In September 2019, the full judgement in the disputed Will and contested probate case Parsonage v Parsonage & Ors  EWHC 2362 (Ch) was published. The case involved the effect of the testatrix's dementia on the validity of her Will and a subsequently redrafted Will.
Around 850,000 people in the UK currently suffer from dementia. The Alzheimer's Society suggests that around 225,000 people will develop dementia this year and 1.6 million people will be affected by some form of dementia by 2040.
The Parsonage case is pertinent for review because it concerns the issues of dementia, proving testamentary capacity and want of knowledge and approval in contested probate and disputed Wills cases.
Aged 86, Beryl Parsonage died on 18 November 2015. The widow and former nurse was survived by her four children: Sian, Alison, Ian and Duncan and eight grandchildren (all of adult age by the time of the court hearing). She also left behind an estate initially valued at around £400,000 but, due to an overage entitlement in respect of nearby land, the full potential value was cited to be as much as £900,000.
Beryl Parsonage’s Wills
On 9 January 2011, Beryl Parsonage executed her last Will and testament (the 2011 Will), renouncing a Will she had written on 4 February 2010 (the 2010 Will). She had also made a pre-2010 Will but subsequently destroyed it.
The 2010 Will was written to address the fact that Beryl felt equal division of her estate, between the four children, would penalise her son Duncan, who had not previously received land and/or property from the estate. It named Duncan as executor alongside his wife and left him as the sole beneficiary of her freehold property valued at between £230,000 and £290,000. Sums of £35,000 were to be distributed to each of the four children and the residue (estimated at a minimum of £200,000 up to £500,000 was to be divided between Beryl's grandson, Tomas (Duncan's only child) and Beryl's daughter, Sian.
When it became apparent to Beryl that Sian, Allison and Ian had in fact only received cash gifts during her lifetime, she redrafted her last Will and testament in a bid to divide the estate equally among them. The 2011 Will was arranged with the Wills solicitor who had drafted the 2010 Will, he was satisfied with both Wills.
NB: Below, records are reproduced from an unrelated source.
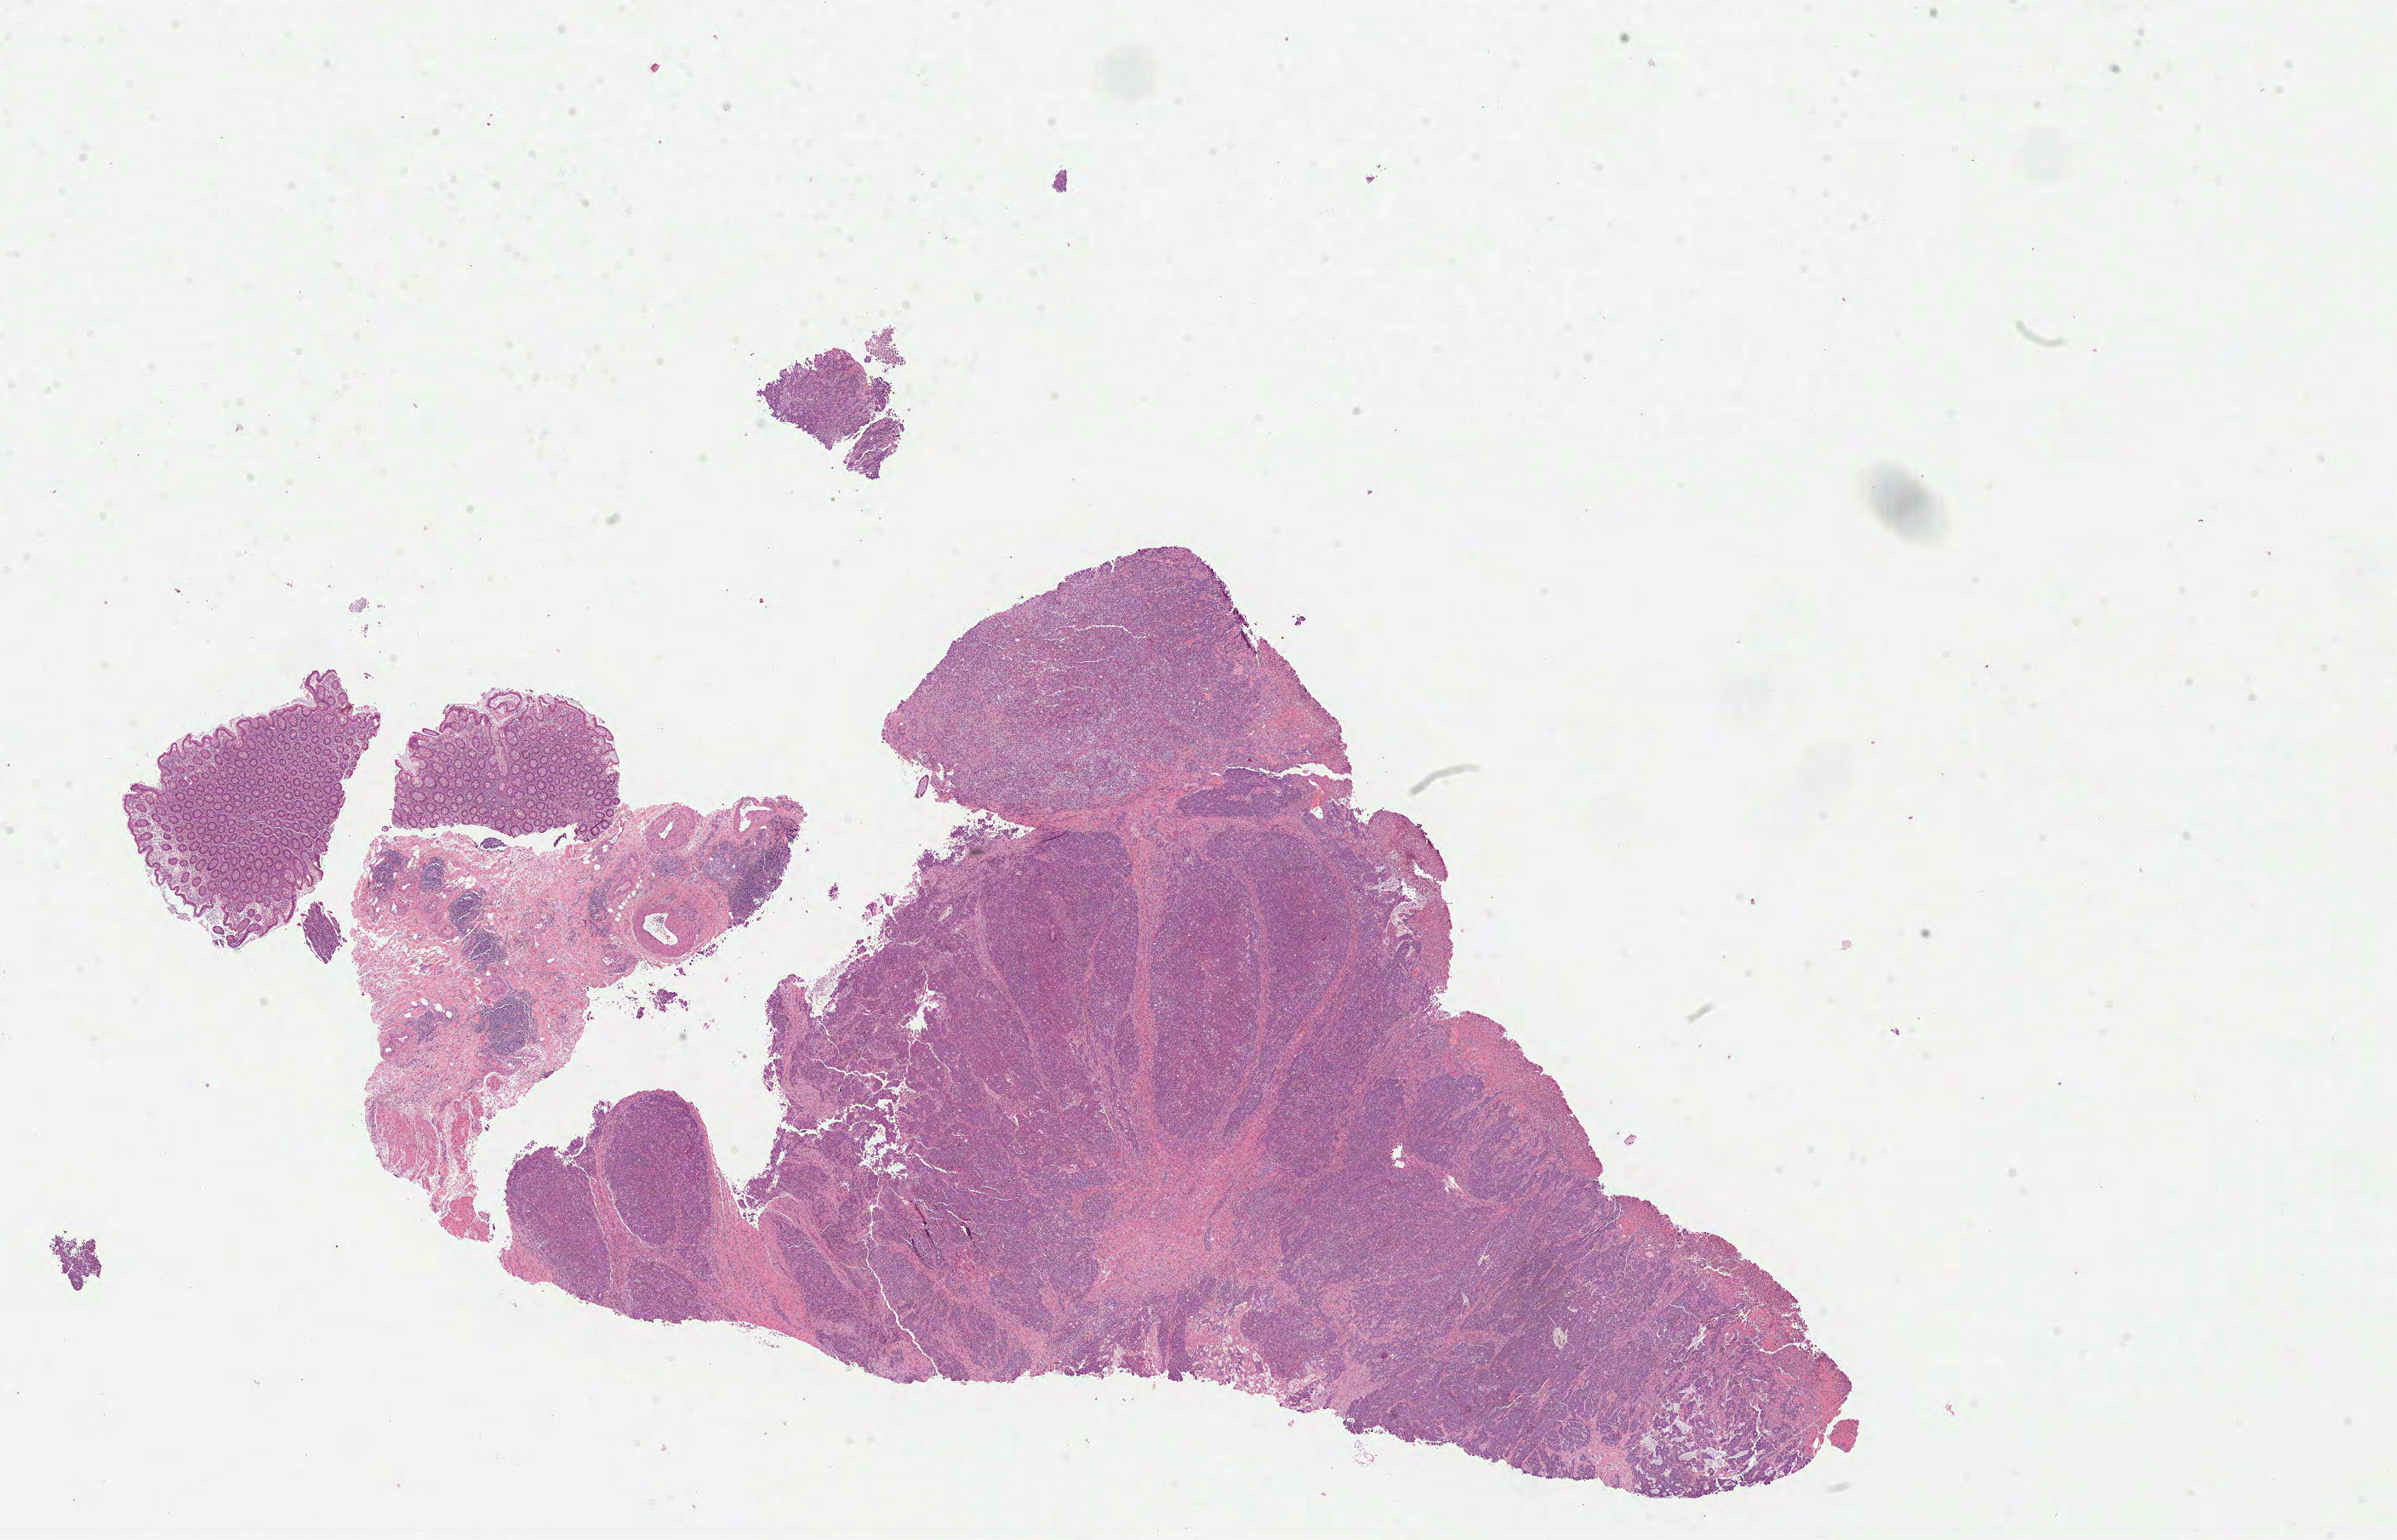
H&E whole-slide image — shown as a low-resolution overview of the whole scanned area (about 22.7 x 14.6 mm), formalin-fixed paraffin-embedded (FFPE) diagnostic section, colon, primary tumour sample. Patient: male, age at initial diagnosis 58 years.
• pathologic diagnosis: Adenocarcinoma, NOS (ascending colon)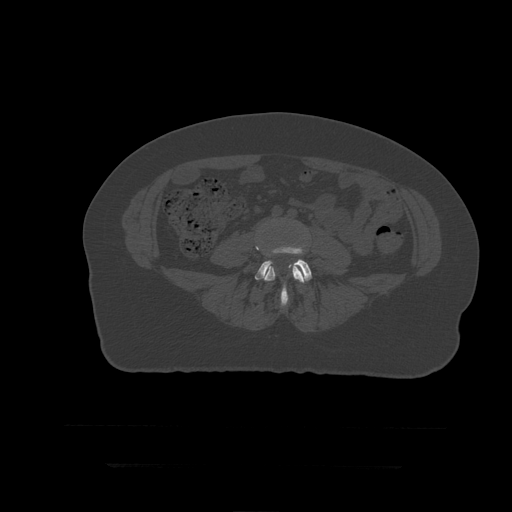
CT including the spine, one axial slice. Position 84 of 399 along the scan axis. Reconstruction kernel STANDARD. Bone window (W 1800 / L 400 HU). 1.25 mm slice thickness. 512 × 512 image matrix. Patient age 41 years. Case-level facts recorded for this patient, not image findings: primary cancer: breast.
Annotated regions visible in this slice (semi-automatically segmented with operator editing):
- L4 vertebra: bounding box <256,218,305,300> (left, top, right, bottom; pixels)
- L5 vertebra: <255,244,312,306>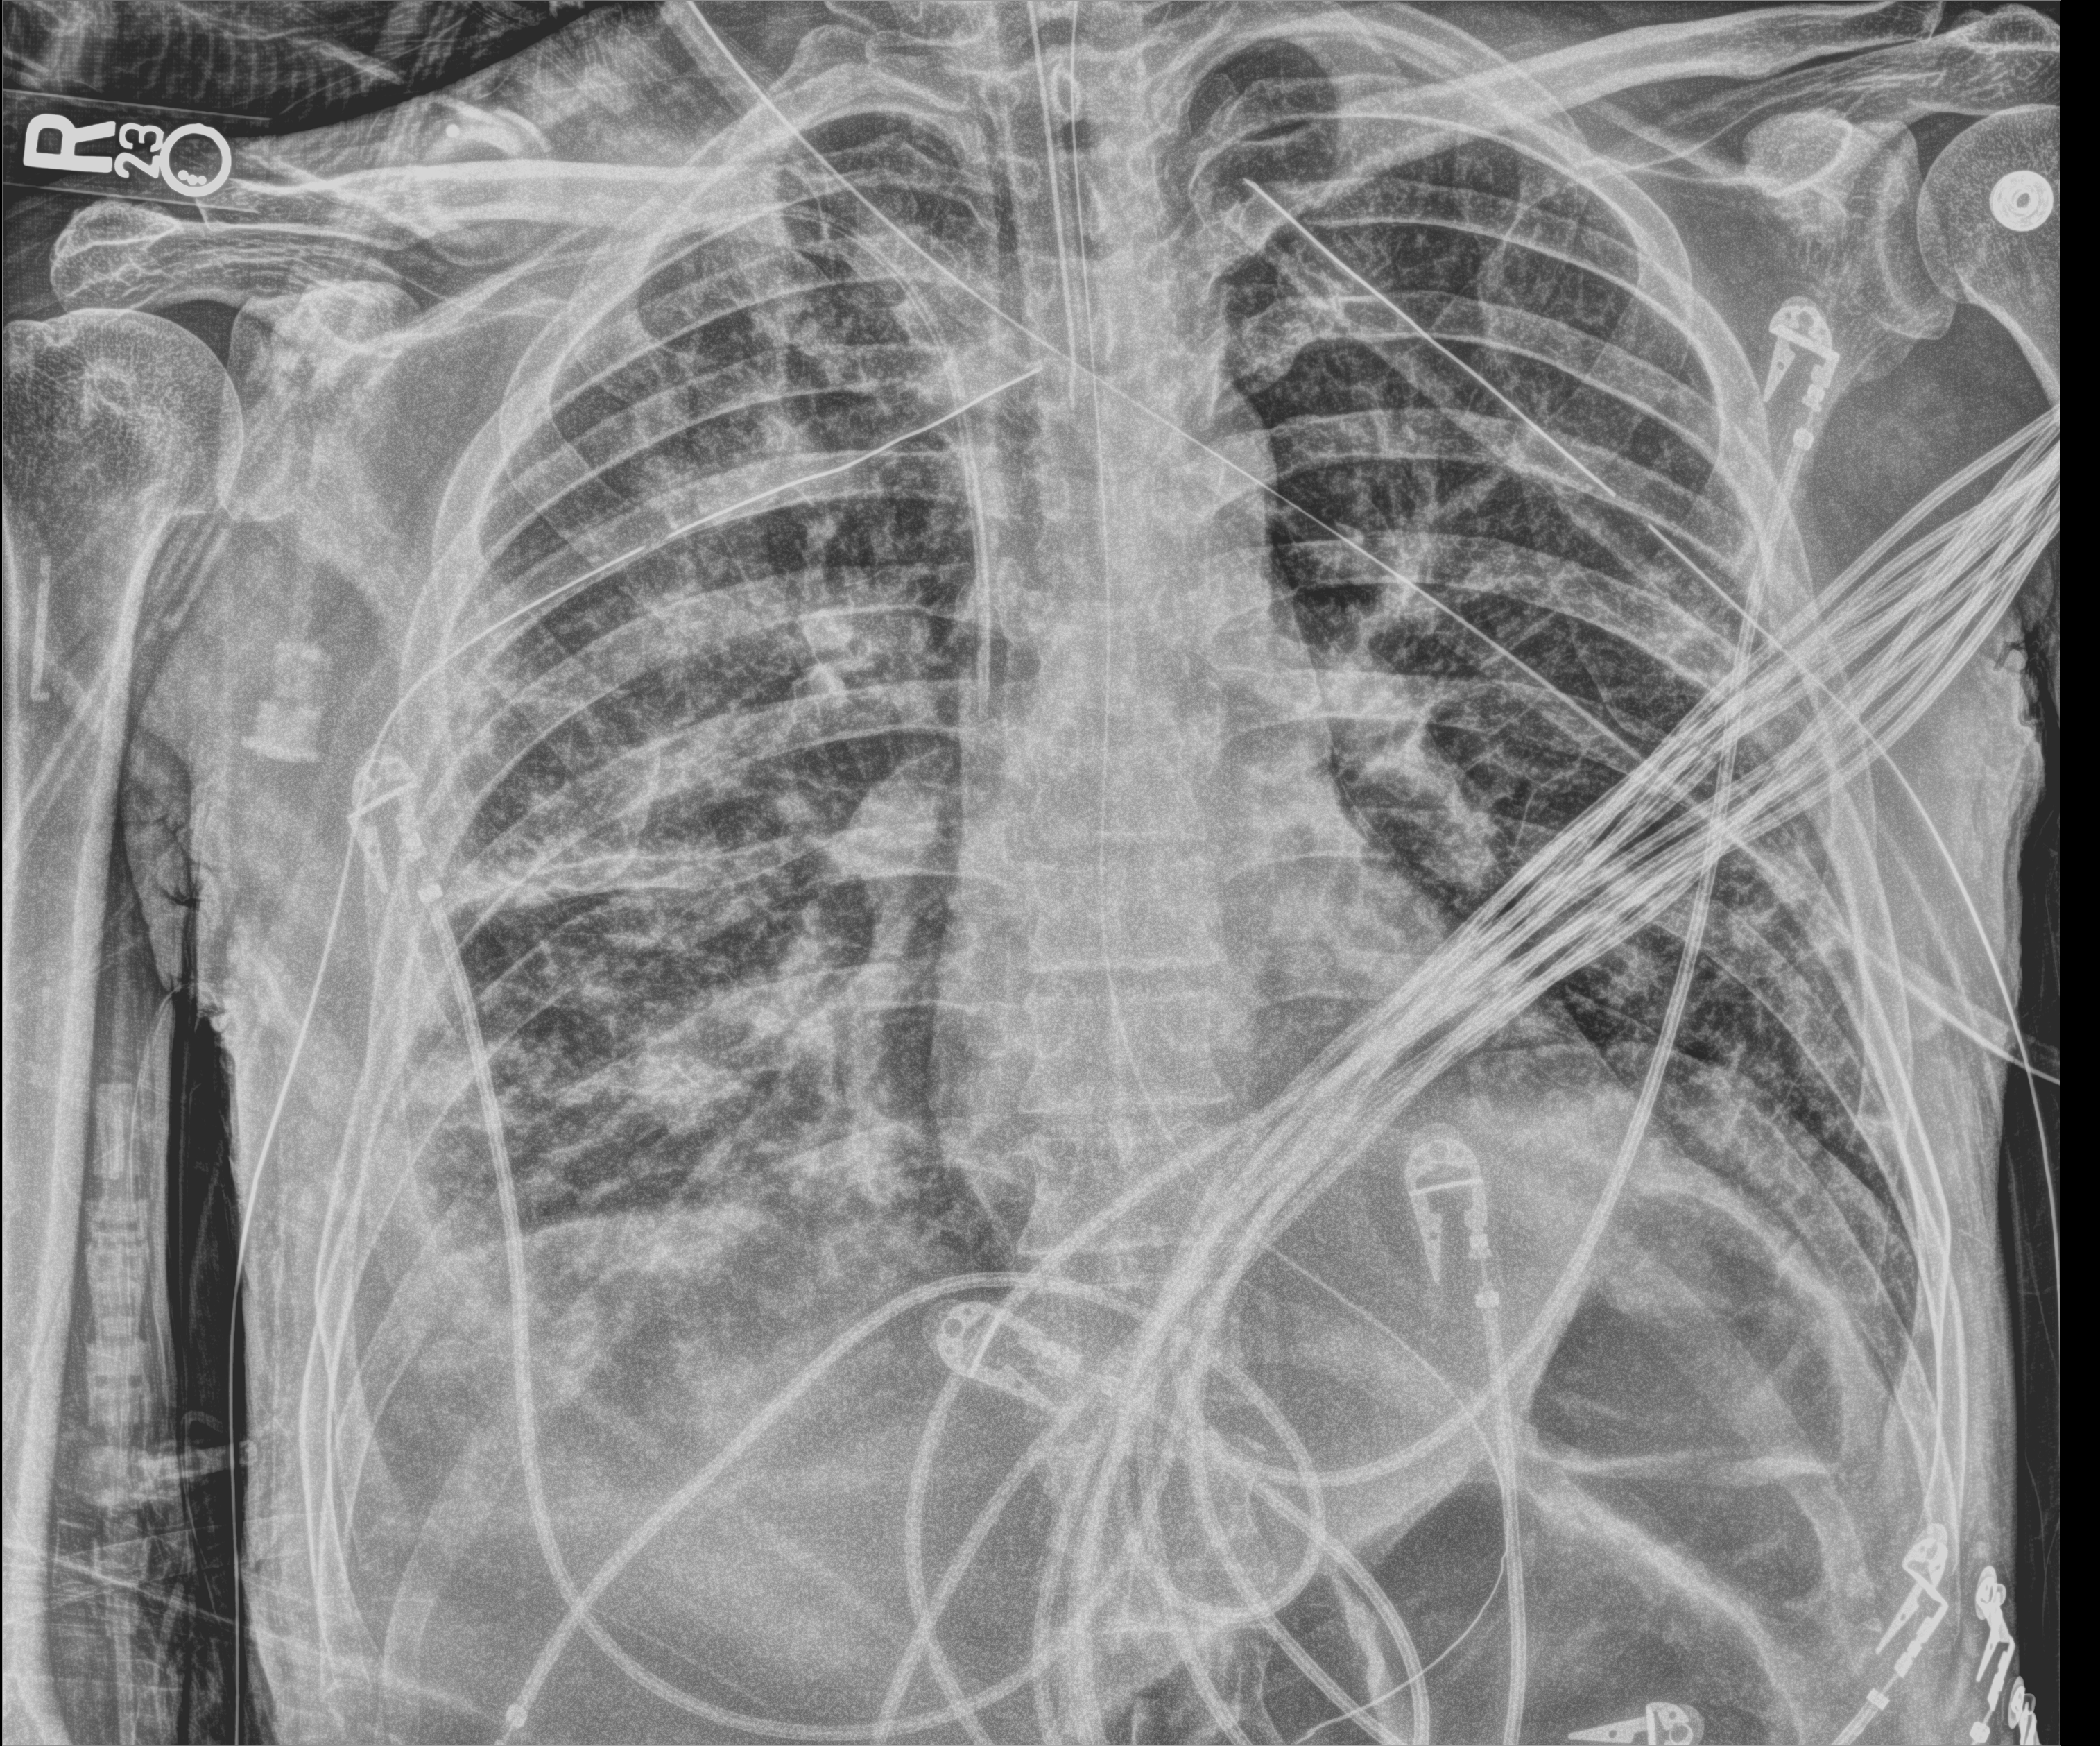
Chest X-ray (portable). Male patient hospitalised with COVID-19, age 18–59 years.
Admission-level facts for this patient (not findings on this image; timing relative to this image not recorded): mechanically ventilated during this hospital stay: yes; admitted to intensive care during this hospital stay: yes; other chronic lung disease (admission record): no.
The 2011 Will was brief and made clear Beryl’s intention to treat her children equally. It named two of her children, Ian and Sian, as executors and provided that the residuary estate should be divided equally between the four siblings.
Duncan disputed the validity of the 2011 Will arguing that his mother had been suffering from dementia and therefore lacked testamentary capacity when she updated it.
However, the issue of Beryl’s dementia raised further questions. If the 2011 Will was held to be invalid on the basis of her dementia, then perhaps the 2010 Will was invalid on the same grounds.
In looking at the 2011 Will, the High Court Chancery Division applied principles derived from Banks v Goodfellow (1870) LR 5 QB 549. It further looked at burden of proof in light of Key v Key  EWHC 408.
The legal process in court
It was up to the court to settle the family disagreement about the validity of the two Wills and the progress of their mother’s dementia.
Duncan had entered a caveat to the 2011 Will; this had been challenged by his brother, who instructed solicitors to have the caveat removed and to order a probate decree of the 2011 Will.
The Will solicitor’s evidence confirming Beryl Parsonage’s testamentary capacity and stated desire to redress the inequity of her 2010 Will helped to satisfy the court that the 2011 Will met the all-important Banks v Goodfellow test.
The court further ruled that it did not matter whether Beryl understood the implications of leaving such valuable assets to her children; all that mattered was that she was disposed to ensure that her assets were shared equally.
The court lastly heard medical evidence detailing how Beryl's likely mental state at the time of creating the 2011 Will would not have prevented her from making a sound decision that was consistent with her character and intentions. The court examined a letter she wrote to her solicitor in which she seemed to demonstrate her soundness of mind and testamentary capacity.
In discussing the 2010 Will the court noted Duncan’s closeness to his mother at the time of its drafting, its favourable treatment of him and its provision for Duncan’s children but not for Beryl’s other grandchildren. There were further questions relating to whether the document had been written with Beryl’s approval.
It was also heard that in making the 2010 Will, Beryl had incorrectly believed Ian, Sian and Alison had benefited from valuable lifetime gifts and this had directly informed her decision to not treat them equally. The 2010 Will was therefore deemed invalid for want of knowledge and approval.
The case clearly demonstrates the need for people to keep regular and updated Wills, particularly as they enter later life and are at greater statistical risk of developing dementia. It also shows us that a testator does not have to fully comprehend the value of their estate for a Will to be valid – furthermore, a parent’s desire to treat all their children equally can sometimes be considered of paramount consideration when determining contested probate claims.
The case, which took three years to settle, also shows the value of taking clear and authoritative advice from a specialist contested probate solicitor when in any doubt regarding the validity of a family Will.